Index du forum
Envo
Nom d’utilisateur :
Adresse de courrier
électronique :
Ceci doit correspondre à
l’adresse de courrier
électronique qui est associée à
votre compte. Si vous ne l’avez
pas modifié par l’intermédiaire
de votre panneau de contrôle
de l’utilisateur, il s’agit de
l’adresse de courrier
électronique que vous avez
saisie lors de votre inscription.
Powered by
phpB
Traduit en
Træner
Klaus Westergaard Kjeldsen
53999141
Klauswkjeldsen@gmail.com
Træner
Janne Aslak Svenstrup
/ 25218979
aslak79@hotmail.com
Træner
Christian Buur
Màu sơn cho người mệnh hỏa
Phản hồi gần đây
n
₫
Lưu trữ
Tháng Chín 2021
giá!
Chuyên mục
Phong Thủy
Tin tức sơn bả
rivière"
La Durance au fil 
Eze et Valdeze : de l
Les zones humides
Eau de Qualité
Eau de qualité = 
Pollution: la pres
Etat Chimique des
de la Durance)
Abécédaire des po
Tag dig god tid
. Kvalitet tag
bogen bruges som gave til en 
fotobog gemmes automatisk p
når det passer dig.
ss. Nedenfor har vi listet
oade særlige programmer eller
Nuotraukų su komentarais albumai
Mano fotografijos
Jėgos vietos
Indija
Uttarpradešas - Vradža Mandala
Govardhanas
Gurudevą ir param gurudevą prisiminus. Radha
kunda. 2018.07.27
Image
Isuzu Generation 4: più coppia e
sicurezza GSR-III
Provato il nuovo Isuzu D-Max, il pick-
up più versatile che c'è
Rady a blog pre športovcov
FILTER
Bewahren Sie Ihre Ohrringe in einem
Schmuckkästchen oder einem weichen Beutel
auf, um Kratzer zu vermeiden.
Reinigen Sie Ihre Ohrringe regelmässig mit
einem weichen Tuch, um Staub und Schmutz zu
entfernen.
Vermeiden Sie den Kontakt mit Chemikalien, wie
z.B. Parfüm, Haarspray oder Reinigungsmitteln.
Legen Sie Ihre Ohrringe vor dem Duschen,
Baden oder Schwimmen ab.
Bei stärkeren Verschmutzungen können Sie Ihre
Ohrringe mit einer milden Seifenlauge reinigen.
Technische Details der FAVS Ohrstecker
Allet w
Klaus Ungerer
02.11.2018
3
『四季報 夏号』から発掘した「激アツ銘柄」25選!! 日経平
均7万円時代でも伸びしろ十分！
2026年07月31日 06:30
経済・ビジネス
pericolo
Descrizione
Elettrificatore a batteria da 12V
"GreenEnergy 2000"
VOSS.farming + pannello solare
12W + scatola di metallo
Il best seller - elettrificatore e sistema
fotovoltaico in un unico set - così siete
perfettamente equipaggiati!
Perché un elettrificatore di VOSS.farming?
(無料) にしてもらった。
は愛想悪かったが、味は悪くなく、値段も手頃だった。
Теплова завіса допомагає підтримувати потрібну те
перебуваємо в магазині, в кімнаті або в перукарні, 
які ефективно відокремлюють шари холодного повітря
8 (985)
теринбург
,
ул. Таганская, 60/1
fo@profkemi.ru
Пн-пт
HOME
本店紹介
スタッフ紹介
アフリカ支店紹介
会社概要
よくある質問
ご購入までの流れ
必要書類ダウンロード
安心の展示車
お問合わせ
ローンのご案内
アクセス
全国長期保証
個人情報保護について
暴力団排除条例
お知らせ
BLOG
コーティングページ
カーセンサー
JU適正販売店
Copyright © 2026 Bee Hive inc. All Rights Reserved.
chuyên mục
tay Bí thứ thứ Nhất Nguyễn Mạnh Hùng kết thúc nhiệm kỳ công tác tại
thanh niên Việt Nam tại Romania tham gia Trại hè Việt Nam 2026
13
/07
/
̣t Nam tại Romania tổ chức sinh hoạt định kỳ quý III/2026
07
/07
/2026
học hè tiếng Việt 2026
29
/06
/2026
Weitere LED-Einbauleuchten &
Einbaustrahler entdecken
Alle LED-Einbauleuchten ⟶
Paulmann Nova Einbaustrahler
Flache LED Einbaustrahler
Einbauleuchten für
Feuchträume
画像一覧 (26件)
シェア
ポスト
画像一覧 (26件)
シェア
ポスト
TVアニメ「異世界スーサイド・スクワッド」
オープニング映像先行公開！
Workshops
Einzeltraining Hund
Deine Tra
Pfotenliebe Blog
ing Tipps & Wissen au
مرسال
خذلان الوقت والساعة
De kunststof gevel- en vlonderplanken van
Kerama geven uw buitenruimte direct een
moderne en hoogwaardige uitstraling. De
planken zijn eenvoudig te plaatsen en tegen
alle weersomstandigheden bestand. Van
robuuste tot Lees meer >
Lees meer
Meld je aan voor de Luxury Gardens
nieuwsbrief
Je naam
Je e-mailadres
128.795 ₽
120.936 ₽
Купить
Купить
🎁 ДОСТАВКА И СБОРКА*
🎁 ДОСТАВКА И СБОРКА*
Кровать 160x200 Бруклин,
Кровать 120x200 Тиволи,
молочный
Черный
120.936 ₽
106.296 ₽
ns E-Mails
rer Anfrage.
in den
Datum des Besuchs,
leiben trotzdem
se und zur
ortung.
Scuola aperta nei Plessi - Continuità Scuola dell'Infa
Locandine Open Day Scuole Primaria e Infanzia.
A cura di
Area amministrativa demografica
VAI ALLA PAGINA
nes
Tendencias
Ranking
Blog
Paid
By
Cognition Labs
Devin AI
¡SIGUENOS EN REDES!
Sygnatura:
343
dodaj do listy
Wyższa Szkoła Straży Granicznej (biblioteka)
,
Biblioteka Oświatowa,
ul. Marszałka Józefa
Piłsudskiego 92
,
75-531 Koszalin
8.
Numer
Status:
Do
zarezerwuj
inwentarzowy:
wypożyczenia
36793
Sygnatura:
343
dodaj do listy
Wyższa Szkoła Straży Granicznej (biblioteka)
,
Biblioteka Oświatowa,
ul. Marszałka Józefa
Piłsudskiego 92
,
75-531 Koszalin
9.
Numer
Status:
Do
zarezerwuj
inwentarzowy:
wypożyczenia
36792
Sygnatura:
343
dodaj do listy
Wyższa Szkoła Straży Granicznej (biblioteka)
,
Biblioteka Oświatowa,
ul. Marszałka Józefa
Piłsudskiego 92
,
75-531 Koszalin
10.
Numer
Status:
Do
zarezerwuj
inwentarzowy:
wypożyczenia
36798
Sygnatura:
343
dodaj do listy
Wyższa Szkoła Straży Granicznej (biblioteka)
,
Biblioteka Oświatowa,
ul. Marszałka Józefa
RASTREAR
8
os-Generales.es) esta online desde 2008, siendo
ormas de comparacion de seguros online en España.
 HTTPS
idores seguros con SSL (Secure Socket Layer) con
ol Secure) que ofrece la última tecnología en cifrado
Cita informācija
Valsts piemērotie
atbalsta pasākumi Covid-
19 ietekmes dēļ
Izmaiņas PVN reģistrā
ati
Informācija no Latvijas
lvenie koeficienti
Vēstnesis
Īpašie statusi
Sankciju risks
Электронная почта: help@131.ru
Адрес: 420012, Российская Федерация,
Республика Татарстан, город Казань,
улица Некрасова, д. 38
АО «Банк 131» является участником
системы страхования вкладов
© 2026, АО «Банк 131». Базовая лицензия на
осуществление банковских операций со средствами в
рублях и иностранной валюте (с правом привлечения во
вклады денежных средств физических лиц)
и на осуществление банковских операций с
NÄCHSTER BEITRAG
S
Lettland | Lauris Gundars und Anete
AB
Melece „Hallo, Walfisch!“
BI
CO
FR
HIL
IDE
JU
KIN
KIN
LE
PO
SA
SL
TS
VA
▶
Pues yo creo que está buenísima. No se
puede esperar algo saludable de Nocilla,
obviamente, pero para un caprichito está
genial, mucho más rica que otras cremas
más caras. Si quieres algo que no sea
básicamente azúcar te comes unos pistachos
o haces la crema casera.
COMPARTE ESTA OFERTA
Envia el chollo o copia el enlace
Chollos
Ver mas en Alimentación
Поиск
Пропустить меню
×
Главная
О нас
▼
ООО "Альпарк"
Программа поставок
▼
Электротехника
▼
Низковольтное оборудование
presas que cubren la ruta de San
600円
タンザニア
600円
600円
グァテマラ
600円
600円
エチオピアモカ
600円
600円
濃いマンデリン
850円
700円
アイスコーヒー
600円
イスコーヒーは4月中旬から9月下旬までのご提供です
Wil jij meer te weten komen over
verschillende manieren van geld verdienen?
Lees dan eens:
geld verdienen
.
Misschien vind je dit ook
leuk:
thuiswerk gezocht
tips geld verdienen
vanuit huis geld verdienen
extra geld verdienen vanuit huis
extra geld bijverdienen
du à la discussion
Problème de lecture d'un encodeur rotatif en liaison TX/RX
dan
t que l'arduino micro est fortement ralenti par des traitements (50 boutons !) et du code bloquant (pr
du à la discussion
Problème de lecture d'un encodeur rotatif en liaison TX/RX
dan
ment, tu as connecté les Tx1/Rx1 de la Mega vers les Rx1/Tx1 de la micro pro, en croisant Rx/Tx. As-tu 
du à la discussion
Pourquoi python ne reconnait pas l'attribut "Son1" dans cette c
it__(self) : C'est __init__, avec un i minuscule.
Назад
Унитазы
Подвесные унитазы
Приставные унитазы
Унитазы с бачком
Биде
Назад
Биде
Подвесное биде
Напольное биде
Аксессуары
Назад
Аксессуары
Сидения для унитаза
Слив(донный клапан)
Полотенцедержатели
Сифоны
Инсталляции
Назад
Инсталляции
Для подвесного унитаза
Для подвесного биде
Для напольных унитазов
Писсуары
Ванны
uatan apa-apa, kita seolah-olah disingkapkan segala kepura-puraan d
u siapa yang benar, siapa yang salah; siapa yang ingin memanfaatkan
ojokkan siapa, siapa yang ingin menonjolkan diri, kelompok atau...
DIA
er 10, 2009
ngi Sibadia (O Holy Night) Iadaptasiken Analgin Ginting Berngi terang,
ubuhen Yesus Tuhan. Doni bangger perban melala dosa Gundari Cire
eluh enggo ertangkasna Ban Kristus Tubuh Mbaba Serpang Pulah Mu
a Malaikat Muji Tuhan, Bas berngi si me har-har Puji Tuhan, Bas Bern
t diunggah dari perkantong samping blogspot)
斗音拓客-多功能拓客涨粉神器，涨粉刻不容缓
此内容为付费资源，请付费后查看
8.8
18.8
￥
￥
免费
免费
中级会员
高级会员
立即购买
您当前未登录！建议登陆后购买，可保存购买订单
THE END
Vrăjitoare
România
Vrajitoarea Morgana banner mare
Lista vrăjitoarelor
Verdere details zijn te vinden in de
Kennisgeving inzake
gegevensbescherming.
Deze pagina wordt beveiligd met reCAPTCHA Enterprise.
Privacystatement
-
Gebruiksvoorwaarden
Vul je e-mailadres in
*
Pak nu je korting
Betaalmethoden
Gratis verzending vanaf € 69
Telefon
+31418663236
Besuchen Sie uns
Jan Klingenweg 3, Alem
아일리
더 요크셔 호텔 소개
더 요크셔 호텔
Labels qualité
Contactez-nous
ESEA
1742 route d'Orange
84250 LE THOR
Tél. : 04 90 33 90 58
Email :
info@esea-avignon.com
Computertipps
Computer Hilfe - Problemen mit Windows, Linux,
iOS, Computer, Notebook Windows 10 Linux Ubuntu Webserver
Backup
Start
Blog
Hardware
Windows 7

WHAT THIS TASK INVOLVES: Scan the data above and report each line in which "einem" is present.

ANSWER FOR THIS EXERCISE:
Bewahren Sie Ihre Ohrringe in einem
Schmuckkästchen oder einem weichen Beutel
einem weichen Tuch, um Staub und Schmutz zu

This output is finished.